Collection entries
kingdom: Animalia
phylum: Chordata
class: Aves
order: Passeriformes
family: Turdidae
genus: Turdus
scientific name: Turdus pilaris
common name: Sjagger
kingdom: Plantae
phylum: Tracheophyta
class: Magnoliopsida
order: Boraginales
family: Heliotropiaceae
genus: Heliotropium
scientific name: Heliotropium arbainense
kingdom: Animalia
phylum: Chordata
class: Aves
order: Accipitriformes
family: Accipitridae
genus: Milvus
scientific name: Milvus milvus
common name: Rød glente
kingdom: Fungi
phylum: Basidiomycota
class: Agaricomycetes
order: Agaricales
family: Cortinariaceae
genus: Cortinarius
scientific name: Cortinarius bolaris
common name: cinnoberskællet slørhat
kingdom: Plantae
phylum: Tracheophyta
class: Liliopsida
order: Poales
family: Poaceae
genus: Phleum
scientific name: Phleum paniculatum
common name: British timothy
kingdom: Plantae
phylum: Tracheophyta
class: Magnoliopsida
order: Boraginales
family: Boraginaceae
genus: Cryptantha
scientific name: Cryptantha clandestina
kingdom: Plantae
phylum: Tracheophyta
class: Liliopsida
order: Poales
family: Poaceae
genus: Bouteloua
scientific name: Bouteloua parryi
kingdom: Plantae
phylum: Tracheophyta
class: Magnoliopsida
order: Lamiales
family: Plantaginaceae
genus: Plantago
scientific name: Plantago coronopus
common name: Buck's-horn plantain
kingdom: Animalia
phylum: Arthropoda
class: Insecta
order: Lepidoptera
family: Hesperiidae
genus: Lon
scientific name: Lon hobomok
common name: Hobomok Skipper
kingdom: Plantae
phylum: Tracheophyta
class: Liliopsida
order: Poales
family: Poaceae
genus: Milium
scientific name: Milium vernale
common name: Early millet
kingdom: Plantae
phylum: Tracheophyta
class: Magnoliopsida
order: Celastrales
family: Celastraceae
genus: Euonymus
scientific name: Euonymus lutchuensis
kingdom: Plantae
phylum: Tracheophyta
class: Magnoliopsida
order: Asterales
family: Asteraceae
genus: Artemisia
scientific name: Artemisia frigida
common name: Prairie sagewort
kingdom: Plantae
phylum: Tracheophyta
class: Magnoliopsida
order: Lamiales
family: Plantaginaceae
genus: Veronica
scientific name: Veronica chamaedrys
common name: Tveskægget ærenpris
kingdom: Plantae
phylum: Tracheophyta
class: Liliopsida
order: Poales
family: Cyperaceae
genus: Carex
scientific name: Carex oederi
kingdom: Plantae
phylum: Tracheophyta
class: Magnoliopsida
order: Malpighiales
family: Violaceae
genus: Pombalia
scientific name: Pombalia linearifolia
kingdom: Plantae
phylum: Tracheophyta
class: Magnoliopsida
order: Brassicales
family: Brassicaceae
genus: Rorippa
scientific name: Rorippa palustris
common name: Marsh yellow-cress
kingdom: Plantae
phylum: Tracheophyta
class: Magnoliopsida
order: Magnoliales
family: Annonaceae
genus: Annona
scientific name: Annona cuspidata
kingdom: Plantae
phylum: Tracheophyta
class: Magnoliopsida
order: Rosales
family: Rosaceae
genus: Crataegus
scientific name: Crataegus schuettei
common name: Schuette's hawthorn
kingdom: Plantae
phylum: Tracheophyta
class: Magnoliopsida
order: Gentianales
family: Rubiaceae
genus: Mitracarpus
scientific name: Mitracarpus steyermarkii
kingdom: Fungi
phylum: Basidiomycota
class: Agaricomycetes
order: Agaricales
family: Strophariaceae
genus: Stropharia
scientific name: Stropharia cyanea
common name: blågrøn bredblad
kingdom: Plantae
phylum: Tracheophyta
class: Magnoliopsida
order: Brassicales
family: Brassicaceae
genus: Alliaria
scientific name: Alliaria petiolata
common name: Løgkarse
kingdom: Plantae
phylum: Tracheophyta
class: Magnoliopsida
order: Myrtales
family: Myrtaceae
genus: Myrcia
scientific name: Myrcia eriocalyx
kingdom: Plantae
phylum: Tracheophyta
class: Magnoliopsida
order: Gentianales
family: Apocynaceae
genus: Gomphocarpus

EXERCISE INSTRUCTIONS.
Please rewrite all of the records above as a two-column CSV with the header field,value, giving one row per line of the records. Put each field in double quotes and replace any line breaks with spaces.

ANSWER.
field,value
"kingdom:","Animalia"
"phylum:","Chordata"
"class:","Aves"
"order:","Passeriformes"
"family:","Turdidae"
"genus:","Turdus"
"scientific name:","Turdus pilaris"
"common name:","Sjagger"
"kingdom:","Plantae"
"phylum:","Tracheophyta"
"class:","Magnoliopsida"
"order:","Boraginales"
"family:","Heliotropiaceae"
"genus:","Heliotropium"
"scientific name:","Heliotropium arbainense"
"kingdom:","Animalia"
"phylum:","Chordata"
"class:","Aves"
"order:","Accipitriformes"
"family:","Accipitridae"
"genus:","Milvus"
"scientific name:","Milvus milvus"
"common name:","Rød glente"
"kingdom:","Fungi"
"phylum:","Basidiomycota"
"class:","Agaricomycetes"
"order:","Agaricales"
"family:","Cortinariaceae"
"genus:","Cortinarius"
"scientific name:","Cortinarius bolaris"
"common name:","cinnoberskællet slørhat"
"kingdom:","Plantae"
"phylum:","Tracheophyta"
"class:","Liliopsida"
"order:","Poales"
"family:","Poaceae"
"genus:","Phleum"
"scientific name:","Phleum paniculatum"
"common name:","British timothy"
"kingdom:","Plantae"
"phylum:","Tracheophyta"
"class:","Magnoliopsida"
"order:","Boraginales"
"family:","Boraginaceae"
"genus:","Cryptantha"
"scientific name:","Cryptantha clandestina"
"kingdom:","Plantae"
"phylum:","Tracheophyta"
"class:","Liliopsida"
"order:","Poales"
"family:","Poaceae"
"genus:","Bouteloua"
"scientific name:","Bouteloua parryi"
"kingdom:","Plantae"
"phylum:","Tracheophyta"
"class:","Magnoliopsida"
"order:","Lamiales"
"family:","Plantaginaceae"
"genus:","Plantago"
"scientific name:","Plantago coronopus"
"common name:","Buck's-horn plantain"
"kingdom:","Animalia"
"phylum:","Arthropoda"
"class:","Insecta"
"order:","Lepidoptera"
"family:","Hesperiidae"
"genus:","Lon"
"scientific name:","Lon hobomok"
"common name:","Hobomok Skipper"
"kingdom:","Plantae"
"phylum:","Tracheophyta"
"class:","Liliopsida"
"order:","Poales"
"family:","Poaceae"
"genus:","Milium"
"scientific name:","Milium vernale"
"common name:","Early millet"
"kingdom:","Plantae"
"phylum:","Tracheophyta"
"class:","Magnoliopsida"
"order:","Celastrales"
"family:","Celastraceae"
"genus:","Euonymus"
"scientific name:","Euonymus lutchuensis"
"kingdom:","Plantae"
"phylum:","Tracheophyta"
"class:","Magnoliopsida"
"order:","Asterales"
"family:","Asteraceae"
"genus:","Artemisia"
"scientific name:","Artemisia frigida"
"common name:","Prairie sagewort"
"kingdom:","Plantae"
"phylum:","Tracheophyta"
"class:","Magnoliopsida"
"order:","Lamiales"
"family:","Plantaginaceae"
"genus:","Veronica"
"scientific name:","Veronica chamaedrys"
"common name:","Tveskægget ærenpris"
"kingdom:","Plantae"
"phylum:","Tracheophyta"
"class:","Liliopsida"
"order:","Poales"
"family:","Cyperaceae"
"genus:","Carex"
"scientific name:","Carex oederi"
"kingdom:","Plantae"
"phylum:","Tracheophyta"
"class:","Magnoliopsida"
"order:","Malpighiales"
"family:","Violaceae"
"genus:","Pombalia"
"scientific name:","Pombalia linearifolia"
"kingdom:","Plantae"
"phylum:","Tracheophyta"
"class:","Magnoliopsida"
"order:","Brassicales"
"family:","Brassicaceae"
"genus:","Rorippa"
"scientific name:","Rorippa palustris"
"common name:","Marsh yellow-cress"
"kingdom:","Plantae"
"phylum:","Tracheophyta"
"class:","Magnoliopsida"
"order:","Magnoliales"
"family:","Annonaceae"
"genus:","Annona"
"scientific name:","Annona cuspidata"
"kingdom:","Plantae"
"phylum:","Tracheophyta"
"class:","Magnoliopsida"
"order:","Rosales"
"family:","Rosaceae"
"genus:","Crataegus"
"scientific name:","Crataegus schuettei"
"common name:","Schuette's hawthorn"
"kingdom:","Plantae"
"phylum:","Tracheophyta"
"class:","Magnoliopsida"
"order:","Gentianales"
"family:","Rubiaceae"
"genus:","Mitracarpus"
"scientific name:","Mitracarpus steyermarkii"
"kingdom:","Fungi"
"phylum:","Basidiomycota"
"class:","Agaricomycetes"
"order:","Agaricales"
"family:","Strophariaceae"
"genus:","Stropharia"
"scientific name:","Stropharia cyanea"
"common name:","blågrøn bredblad"
"kingdom:","Plantae"
"phylum:","Tracheophyta"
"class:","Magnoliopsida"
"order:","Brassicales"
"family:","Brassicaceae"
"genus:","Alliaria"
"scientific name:","Alliaria petiolata"
"common name:","Løgkarse"
"kingdom:","Plantae"
"phylum:","Tracheophyta"
"class:","Magnoliopsida"
"order:","Myrtales"
"family:","Myrtaceae"
"genus:","Myrcia"
"scientific name:","Myrcia eriocalyx"
"kingdom:","Plantae"
"phylum:","Tracheophyta"
"class:","Magnoliopsida"
"order:","Gentianales"
"family:","Apocynaceae"
"genus:","Gomphocarpus"